We who are blessed to have access to so much communication at all times, seem to find it most difficult to communicate. So many mediums, so many methods, and yet we are not necessarily a better people for it. In fact, some would argue that we are a lesser people. We perform between a space of shutting people out and absorbing ourselves in our loneliness; simultaneously sharing perfectly calculated bits and pieces of our lives with others. We share and we overshare but a certain emptiness still remains; an emptiness that ironically comes from being so consumed with our presentation of self.

You may be able to deceive others for a time but chances are, you cannot deceive yourself. You know better than anybody what an honest you might look like. And perhaps that’s what makes vulnerability so difficult – seeing your state of being, when you remove all the embellishments and pretenses and performances.

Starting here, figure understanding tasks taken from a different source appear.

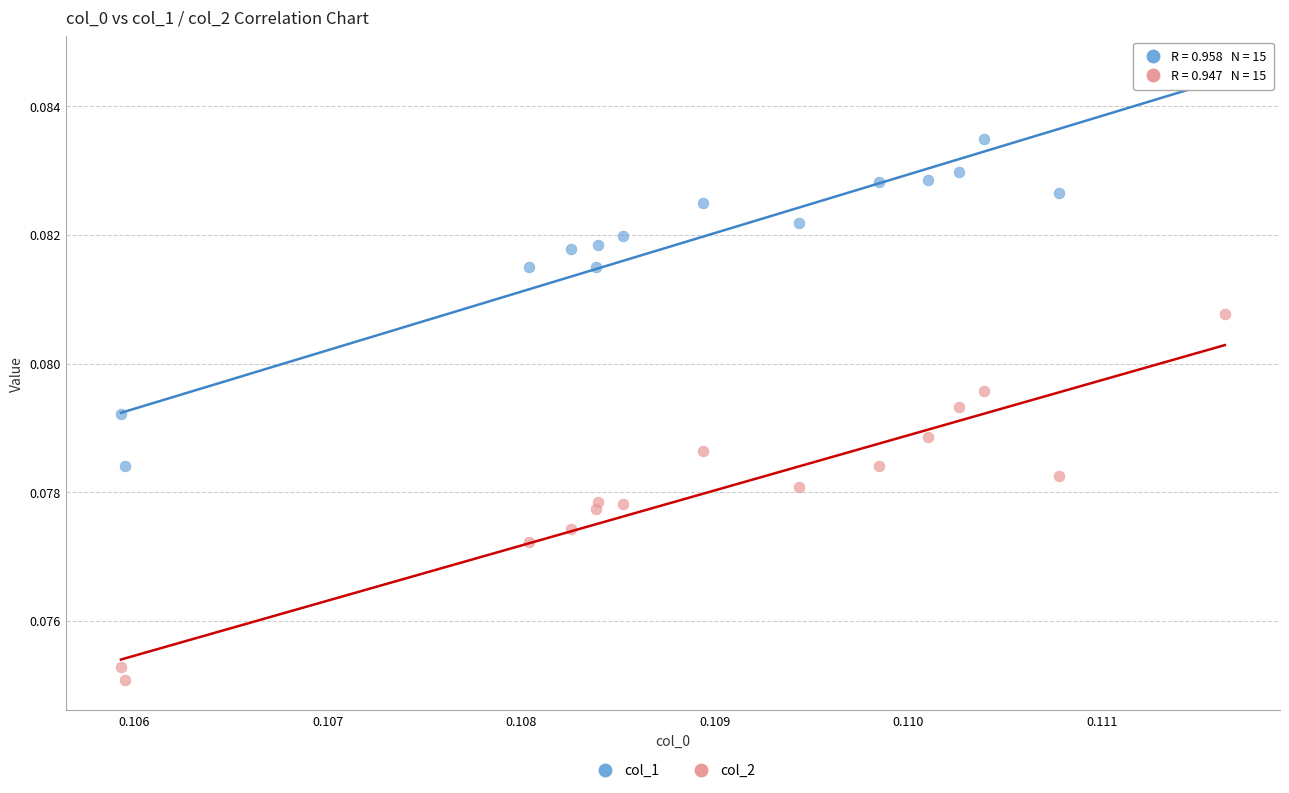

What are all the series names shown in the legend?

col_1, col_2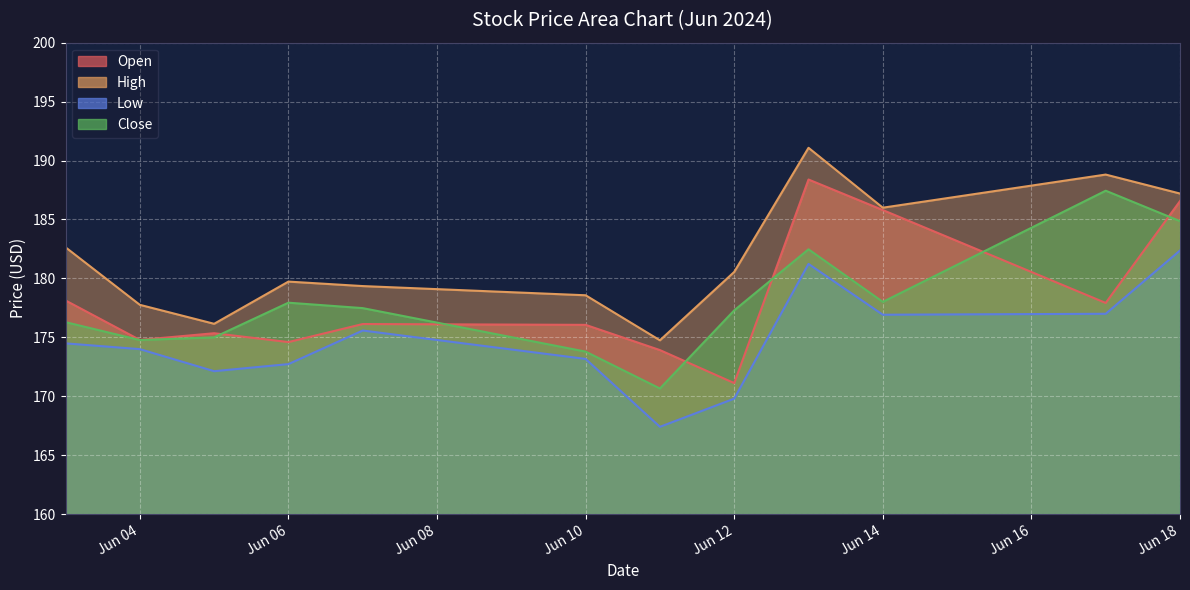

How many lines are shown in the chart?

4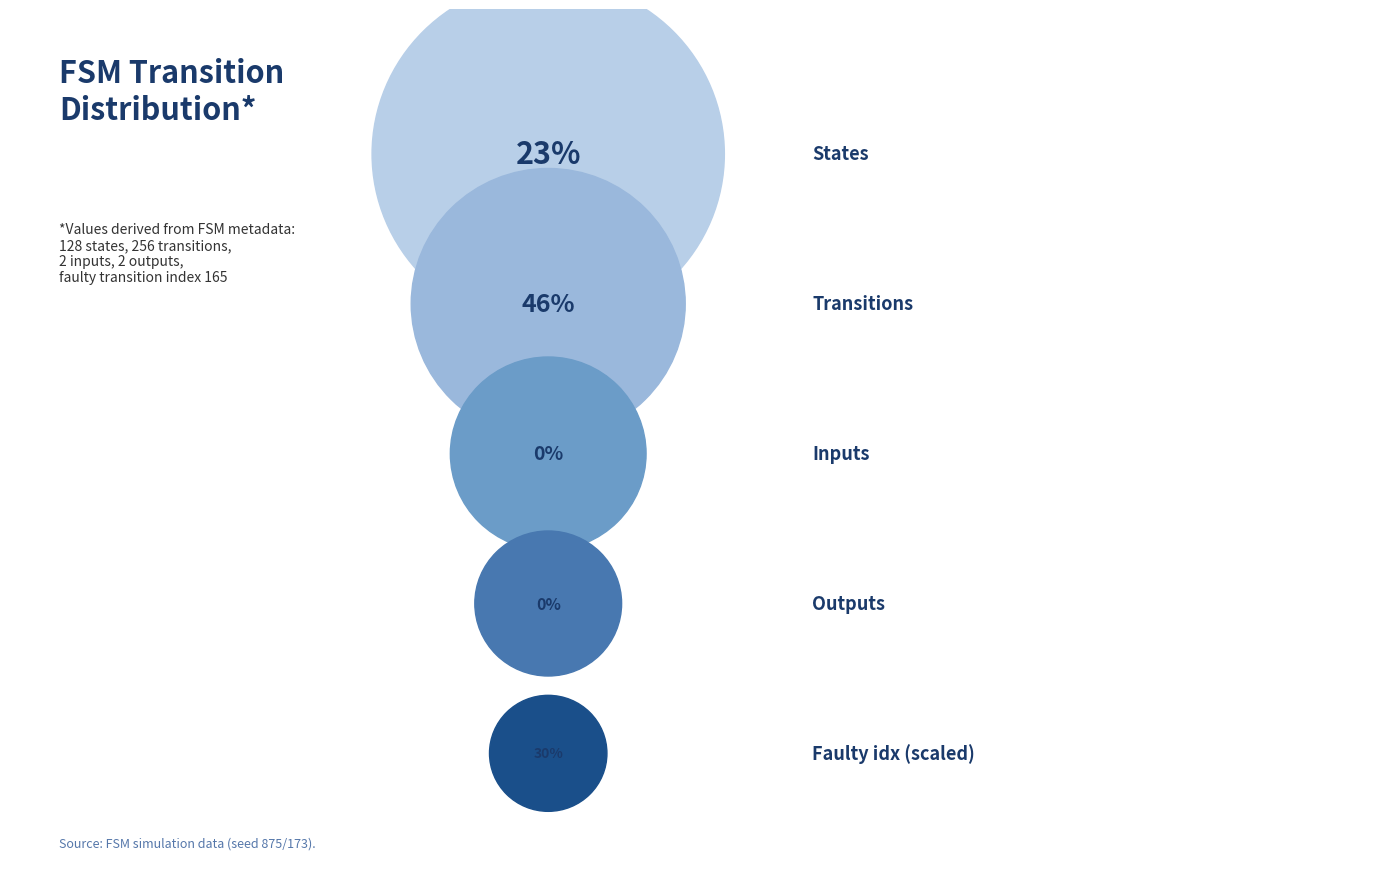

Count the number of slices in the pie.

5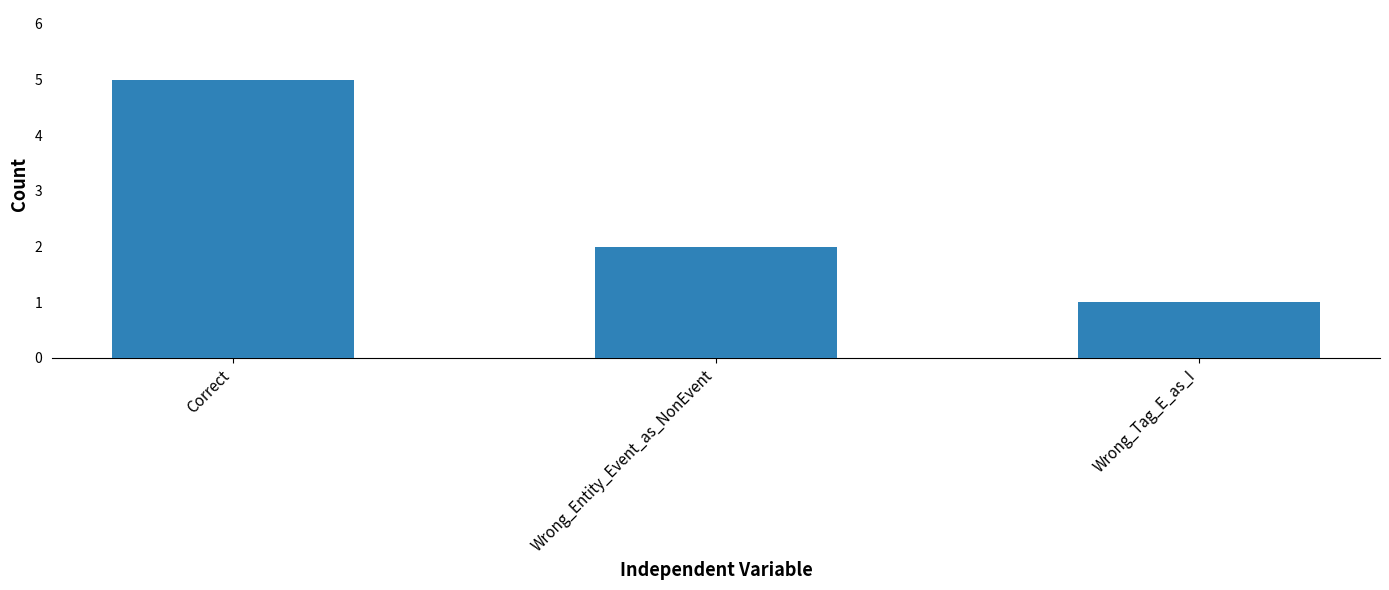

Reading right to left, what are all the values shown in this chart?

1	2	5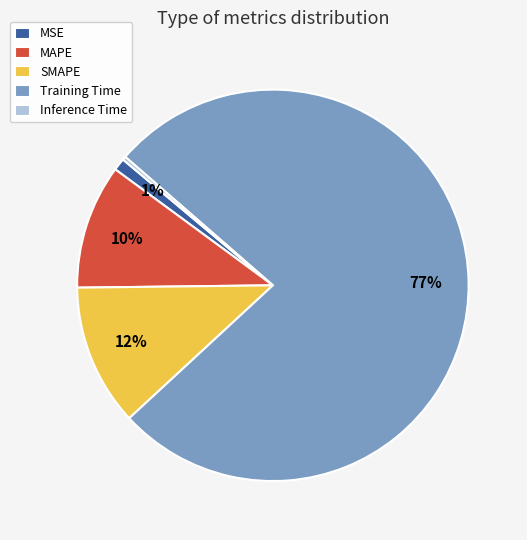

Is the sum of SMAPE and MAPE greater than half?

No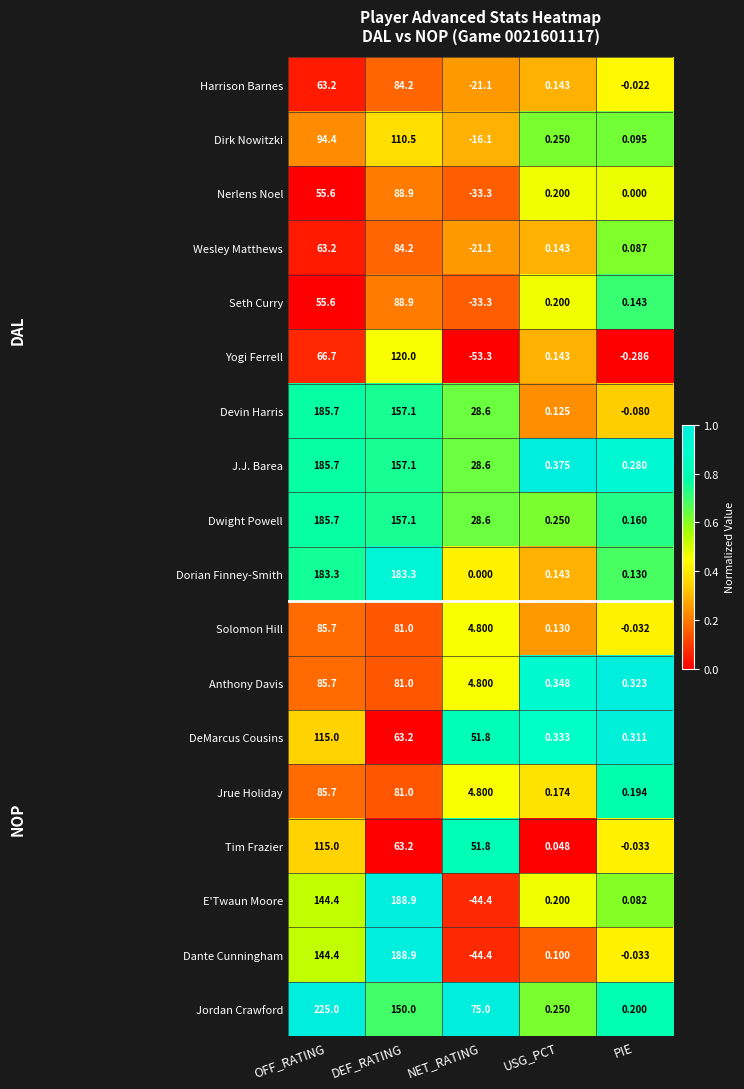

At which label is Wesley Matthews closest to 31?

USG_PCT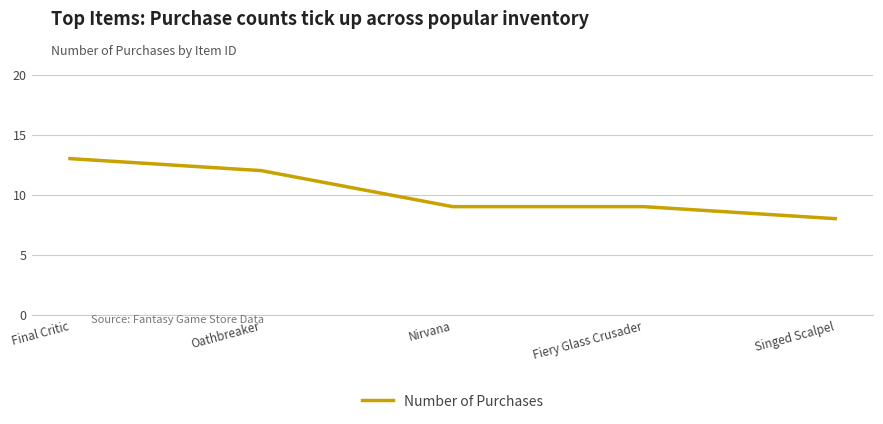

What value does the data have at Singed Scalpel?

8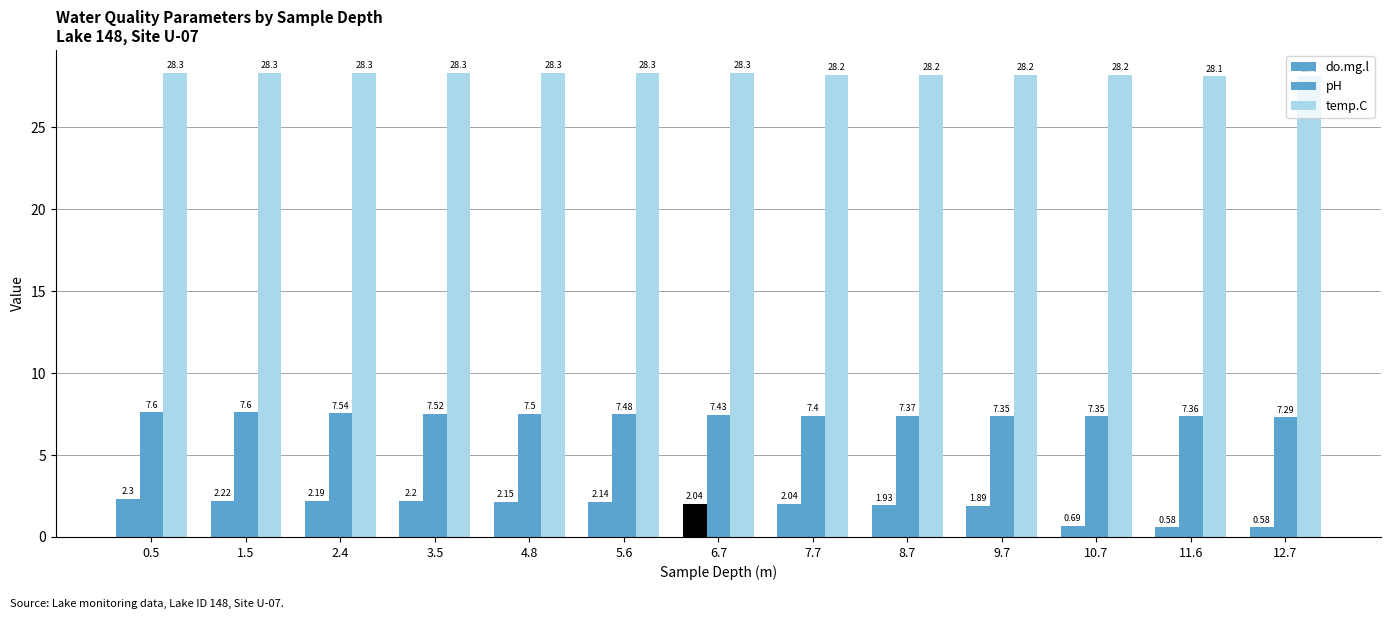

Reading left to right, extract all data points from this chart.

do.mg.l: 0.5=2.3	1.5=2.2	2.4=2.2	3.5=2.2	4.8=2.1	5.6=2.1	6.7=2.0	7.7=2.0	8.7=1.9	9.7=1.9	10.7=0.7	11.6=0.6	12.7=0.6
pH: 0.5=7.6	1.5=7.6	2.4=7.5	3.5=7.5	4.8=7.5	5.6=7.5	6.7=7.4	7.7=7.4	8.7=7.4	9.7=7.3	10.7=7.3	11.6=7.4	12.7=7.3
temp.C: 0.5=28.3	1.5=28.3	2.4=28.3	3.5=28.3	4.8=28.3	5.6=28.3	6.7=28.3	7.7=28.2	8.7=28.2	9.7=28.2	10.7=28.2	11.6=28.1	12.7=28.1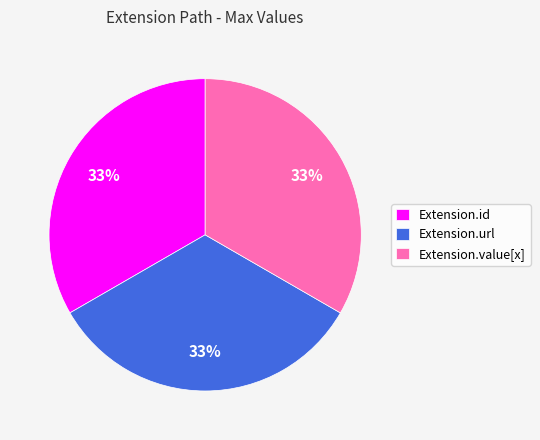

Is the sum of Extension.value[x] and Extension.id greater than half?

Yes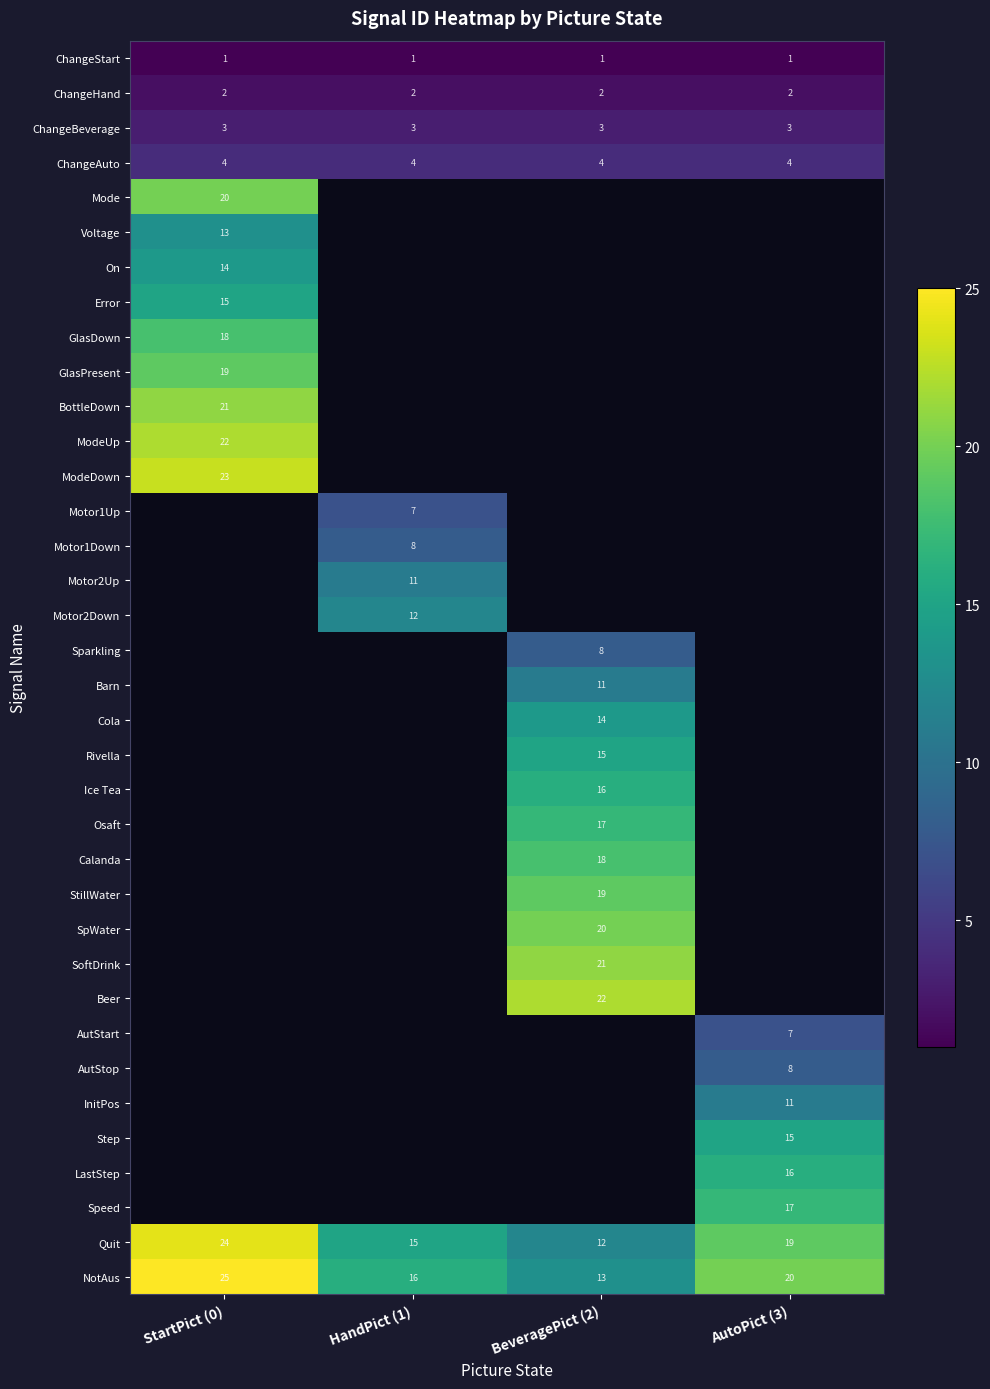

Is the value of InitPos at AutoPict (3) greater than the value of ChangeStart at StartPict (0)?

Yes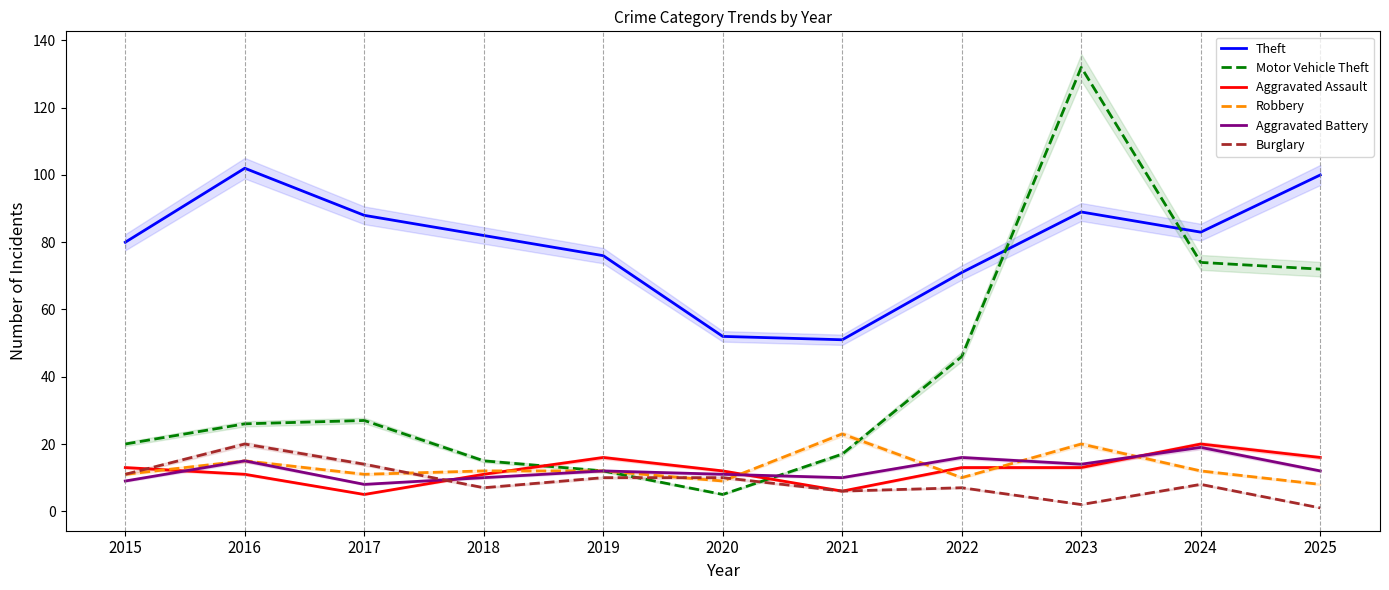

What is the approximate value of Theft at 2025, to the nearest 10?

100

The fear of seeing yourself as you really are, whatever that might look like, often keeps us in the space of being someone comfortable, even at great personal cost to the body and the soul.

Perhaps then, courage is a prerequisite of vulnerability – the courage to strip ourselves of what makes us comfortable and substitute it with what makes us, us. Even if it brings discomfort to our bodies and to others. Knowing too that we have choices about who we want to become, no matter how difficult those choices might be. Perhaps vulnerability looks different on everyone. It’s not the prerogative of only those who are loud about their thoughts but also those who are quiet and subtle and thinking. But whatever their other qualities, all vulnerable people are brave.

It seems to me that vulnerability is less a destination, and more a daily practice. It seems like a sense of peace with yourself, and with that self in relation to others, individually and as whole. I’ve come to realize for me, and I think for most people, allowing others to see multiple sides of you and not just the side they are most comfortable with constitutes vulnerability. But I do not think it means that everyone is owed your soul or is deserving of the right to know all of you. I think like all virtues, vulnerability is a balancing act. And like courage and love, wisdom is needed in its practice.

So love, be vulnerable, and indeed be. And in that being, in that becoming, discover what the most authentic self of you is; the one that makes you feel at home in your body and spirit. This, I think, is what it really is means to be vulnerable.